__Fragmento seleccionado__:

☆ ☆ ☆ ☆ ☆

Política

La Ocde espera un crecimiento global del 2,9% en 2015

Frente externo. La organización de países industrializados asegura que Brasil está en una “severa recesión” y alerta sobre la ralentización económica de China.

Martes 10 de Noviembre de 2015

La Organización para la Cooperación y el Desarrollo Económico (Ocde) considera que la economía global se desacelerará este año, con un crecimiento de 2,9%, al que considera de “decepcionante” y el más bajo desde 2009, debido a la ralentización de China, que es el principal factor del estancamiento de los intercambios comerciales, con repercusiones sobre todo para los países emergentes.

En el informe se destaca que Brasil está sumido en una “severa recesión” y se prevé un descenso de su PIB en 2015 de 3,1% (en mayo había anticipado un retroceso de 0,8%), que continuará en 2016 con una nueva caída de 1,2% (en lugar del incremento de 1,1% previsto en su precedente informe). Según la Ocde, para la recuperación en Brasil habrá que esperar a 2017, cuando crecerá 1,8%.

☆ ☆ ☆ ☆ ☆

__Listado de datos__:
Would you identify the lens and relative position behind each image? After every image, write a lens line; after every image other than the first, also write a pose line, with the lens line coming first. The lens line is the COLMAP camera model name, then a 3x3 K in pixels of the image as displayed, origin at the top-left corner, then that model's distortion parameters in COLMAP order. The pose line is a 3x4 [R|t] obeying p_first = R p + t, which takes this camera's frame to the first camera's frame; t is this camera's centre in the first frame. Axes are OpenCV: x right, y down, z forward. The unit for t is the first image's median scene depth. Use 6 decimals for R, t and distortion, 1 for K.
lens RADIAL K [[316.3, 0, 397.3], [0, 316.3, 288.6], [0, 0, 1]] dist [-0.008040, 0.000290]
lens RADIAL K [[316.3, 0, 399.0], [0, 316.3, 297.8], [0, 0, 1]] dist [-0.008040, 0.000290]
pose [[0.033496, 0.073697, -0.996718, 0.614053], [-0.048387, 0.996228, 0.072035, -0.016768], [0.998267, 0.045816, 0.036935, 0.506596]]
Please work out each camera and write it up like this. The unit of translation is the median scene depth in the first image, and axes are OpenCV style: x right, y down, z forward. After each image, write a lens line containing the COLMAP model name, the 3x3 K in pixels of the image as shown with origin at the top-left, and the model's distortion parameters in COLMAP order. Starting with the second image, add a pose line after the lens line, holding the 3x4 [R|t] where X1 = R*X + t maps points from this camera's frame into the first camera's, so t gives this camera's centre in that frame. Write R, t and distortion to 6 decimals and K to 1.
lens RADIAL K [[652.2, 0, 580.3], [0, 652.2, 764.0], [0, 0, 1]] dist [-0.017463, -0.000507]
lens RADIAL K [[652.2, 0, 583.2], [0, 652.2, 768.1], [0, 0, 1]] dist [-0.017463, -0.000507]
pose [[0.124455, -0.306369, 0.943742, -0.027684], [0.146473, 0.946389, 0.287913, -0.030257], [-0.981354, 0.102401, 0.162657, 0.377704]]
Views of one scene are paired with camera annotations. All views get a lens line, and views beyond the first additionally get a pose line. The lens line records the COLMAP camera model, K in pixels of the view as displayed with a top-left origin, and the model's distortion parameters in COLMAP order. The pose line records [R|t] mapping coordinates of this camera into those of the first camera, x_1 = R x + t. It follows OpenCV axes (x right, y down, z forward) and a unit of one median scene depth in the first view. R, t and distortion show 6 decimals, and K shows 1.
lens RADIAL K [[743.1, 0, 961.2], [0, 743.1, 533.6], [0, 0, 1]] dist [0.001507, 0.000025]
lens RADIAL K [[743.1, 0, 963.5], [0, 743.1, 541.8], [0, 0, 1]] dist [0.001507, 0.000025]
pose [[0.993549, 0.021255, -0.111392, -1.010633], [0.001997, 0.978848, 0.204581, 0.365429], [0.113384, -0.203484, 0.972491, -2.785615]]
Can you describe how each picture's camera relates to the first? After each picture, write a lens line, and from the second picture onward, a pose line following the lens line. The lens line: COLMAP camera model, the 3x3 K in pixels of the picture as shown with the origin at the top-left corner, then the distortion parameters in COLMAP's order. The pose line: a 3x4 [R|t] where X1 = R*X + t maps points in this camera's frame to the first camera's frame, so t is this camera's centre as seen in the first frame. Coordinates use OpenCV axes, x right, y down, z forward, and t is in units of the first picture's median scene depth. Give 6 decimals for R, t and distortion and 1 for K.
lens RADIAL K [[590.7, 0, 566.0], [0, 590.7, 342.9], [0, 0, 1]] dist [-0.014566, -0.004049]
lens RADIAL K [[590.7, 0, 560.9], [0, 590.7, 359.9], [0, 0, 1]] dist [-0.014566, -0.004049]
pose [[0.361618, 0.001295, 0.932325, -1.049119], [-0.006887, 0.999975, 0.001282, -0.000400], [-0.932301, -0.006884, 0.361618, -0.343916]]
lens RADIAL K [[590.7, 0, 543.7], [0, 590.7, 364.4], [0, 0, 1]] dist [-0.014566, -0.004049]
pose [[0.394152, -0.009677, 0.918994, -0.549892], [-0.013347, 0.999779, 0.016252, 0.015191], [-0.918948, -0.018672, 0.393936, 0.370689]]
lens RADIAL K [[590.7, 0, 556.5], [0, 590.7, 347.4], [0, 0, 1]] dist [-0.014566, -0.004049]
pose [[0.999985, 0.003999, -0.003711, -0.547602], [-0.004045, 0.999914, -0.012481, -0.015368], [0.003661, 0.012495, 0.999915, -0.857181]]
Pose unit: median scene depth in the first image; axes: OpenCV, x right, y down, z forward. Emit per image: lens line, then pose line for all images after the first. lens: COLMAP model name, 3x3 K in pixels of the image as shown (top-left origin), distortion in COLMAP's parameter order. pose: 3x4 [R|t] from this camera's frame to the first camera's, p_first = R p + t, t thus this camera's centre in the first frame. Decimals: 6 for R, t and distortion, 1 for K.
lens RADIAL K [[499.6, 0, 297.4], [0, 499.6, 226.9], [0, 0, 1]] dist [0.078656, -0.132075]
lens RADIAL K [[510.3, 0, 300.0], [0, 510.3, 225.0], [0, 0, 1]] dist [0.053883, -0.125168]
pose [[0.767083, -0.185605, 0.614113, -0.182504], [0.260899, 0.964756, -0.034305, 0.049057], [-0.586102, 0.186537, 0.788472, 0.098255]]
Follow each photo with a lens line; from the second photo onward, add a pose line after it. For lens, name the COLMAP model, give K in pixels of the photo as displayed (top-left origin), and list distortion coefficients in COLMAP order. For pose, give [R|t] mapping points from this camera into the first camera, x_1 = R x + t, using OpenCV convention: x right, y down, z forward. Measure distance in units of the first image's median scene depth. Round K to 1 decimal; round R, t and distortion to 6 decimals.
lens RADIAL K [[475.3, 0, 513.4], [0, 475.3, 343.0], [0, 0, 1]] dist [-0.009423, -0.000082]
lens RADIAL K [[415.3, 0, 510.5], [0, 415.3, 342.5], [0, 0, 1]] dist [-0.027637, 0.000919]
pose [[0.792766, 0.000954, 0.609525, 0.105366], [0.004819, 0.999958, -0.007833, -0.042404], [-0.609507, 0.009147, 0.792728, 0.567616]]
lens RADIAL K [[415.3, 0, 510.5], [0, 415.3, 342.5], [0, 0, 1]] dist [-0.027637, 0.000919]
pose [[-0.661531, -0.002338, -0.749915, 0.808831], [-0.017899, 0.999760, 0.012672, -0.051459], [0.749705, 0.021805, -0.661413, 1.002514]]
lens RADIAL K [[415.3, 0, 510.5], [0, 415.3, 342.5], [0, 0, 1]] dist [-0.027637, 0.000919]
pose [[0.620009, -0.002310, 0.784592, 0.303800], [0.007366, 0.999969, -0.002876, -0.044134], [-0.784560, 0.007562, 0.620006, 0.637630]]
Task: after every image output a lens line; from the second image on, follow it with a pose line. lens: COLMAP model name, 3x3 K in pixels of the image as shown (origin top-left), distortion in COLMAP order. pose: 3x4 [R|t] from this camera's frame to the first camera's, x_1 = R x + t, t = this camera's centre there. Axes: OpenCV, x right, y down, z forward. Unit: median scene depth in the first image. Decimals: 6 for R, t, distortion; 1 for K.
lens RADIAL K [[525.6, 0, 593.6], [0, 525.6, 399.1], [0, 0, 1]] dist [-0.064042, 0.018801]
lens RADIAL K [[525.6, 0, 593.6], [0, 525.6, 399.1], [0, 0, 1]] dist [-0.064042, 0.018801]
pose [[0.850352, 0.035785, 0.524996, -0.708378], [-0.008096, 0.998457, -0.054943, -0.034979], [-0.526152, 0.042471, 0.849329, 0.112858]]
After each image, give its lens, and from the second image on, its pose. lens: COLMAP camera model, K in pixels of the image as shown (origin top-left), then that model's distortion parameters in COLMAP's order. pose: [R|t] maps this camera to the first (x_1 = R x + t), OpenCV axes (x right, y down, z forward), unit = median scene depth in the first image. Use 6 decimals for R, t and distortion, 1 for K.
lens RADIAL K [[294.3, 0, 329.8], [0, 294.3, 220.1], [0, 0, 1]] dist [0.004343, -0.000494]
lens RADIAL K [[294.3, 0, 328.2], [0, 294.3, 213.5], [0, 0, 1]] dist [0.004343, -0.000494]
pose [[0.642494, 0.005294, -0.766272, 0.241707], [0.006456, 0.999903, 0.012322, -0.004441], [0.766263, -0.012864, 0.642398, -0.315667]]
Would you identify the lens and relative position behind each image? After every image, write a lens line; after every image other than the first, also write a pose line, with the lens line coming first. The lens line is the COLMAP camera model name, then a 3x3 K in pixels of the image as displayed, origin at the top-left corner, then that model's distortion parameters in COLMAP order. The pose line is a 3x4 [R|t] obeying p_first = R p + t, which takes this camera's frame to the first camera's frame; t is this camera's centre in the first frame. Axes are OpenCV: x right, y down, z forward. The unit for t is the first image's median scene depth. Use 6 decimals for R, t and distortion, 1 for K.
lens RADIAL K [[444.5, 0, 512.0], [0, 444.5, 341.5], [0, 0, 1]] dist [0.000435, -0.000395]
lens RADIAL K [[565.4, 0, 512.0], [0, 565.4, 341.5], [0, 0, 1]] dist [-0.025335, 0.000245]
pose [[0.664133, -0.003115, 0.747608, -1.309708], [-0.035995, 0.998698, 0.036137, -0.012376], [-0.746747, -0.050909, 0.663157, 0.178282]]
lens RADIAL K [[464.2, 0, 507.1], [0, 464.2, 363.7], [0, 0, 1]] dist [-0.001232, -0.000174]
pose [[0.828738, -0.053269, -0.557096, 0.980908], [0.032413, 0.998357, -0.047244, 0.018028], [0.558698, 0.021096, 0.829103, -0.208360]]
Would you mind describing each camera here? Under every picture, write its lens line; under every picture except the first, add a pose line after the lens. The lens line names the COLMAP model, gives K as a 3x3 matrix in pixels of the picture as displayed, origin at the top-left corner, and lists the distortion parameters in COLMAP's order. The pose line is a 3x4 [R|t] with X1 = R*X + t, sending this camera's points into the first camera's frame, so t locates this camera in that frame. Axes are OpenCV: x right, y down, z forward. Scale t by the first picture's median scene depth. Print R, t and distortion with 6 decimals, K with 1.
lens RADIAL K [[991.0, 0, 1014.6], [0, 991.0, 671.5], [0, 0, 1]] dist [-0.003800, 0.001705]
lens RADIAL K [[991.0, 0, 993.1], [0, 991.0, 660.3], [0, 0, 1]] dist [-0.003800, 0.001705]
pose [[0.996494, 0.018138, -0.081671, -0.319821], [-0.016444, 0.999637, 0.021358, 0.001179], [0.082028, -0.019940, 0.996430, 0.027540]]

☆ ☆ ☆ ☆ ☆

__Qué se pide__:
1/ ¿Qué porcentajes aparecen en la noticia sobre las previsiones de la Ocde? Enuméralos todos.
2/ Prolonga la noticia sobre las previsiones de la Ocde a partir de su último párrafo.

__Resultados por tarea__:
1/ 2,9%; 3,1%; 0,8%; 1,2%; 1,1%; 1,8%

2/
Sin embargo, en su informe semestral de perspectivas, la Ocde incrementó sus estimaciones de 2015 para algunos de sus países miembro respecto a las anunciadas en mayo, en particular Estados Unidos, que debería crecer 2,4%, cuatro décimas más.

Estados Unidos incrementará incluso su ritmo a 2,5% en 2016 (tres décimas menos de lo previsto hace seis meses) y se quedará en 2,4% en 2017.

A la organización que agrupa a los países más industrializados del mundo le preocupa sobre todo el debilitamiento de la coyuntura en China, así como las recesiones en Rusia y Brasil. Al respecto, el informe de la Ocde habla de una “gran fuente de incertidumbre global”. Además, el comercio mundial se ha desacelerado claramente.

Para la Eurozona, la corrección al alza este año es casi imperceptible, de una décima a 1,5%, y depende en buena medida del comportamiento de la economía española, que debería registrar un avance de 3,2% (tres décimas más de lo que se había anticipado en mayo).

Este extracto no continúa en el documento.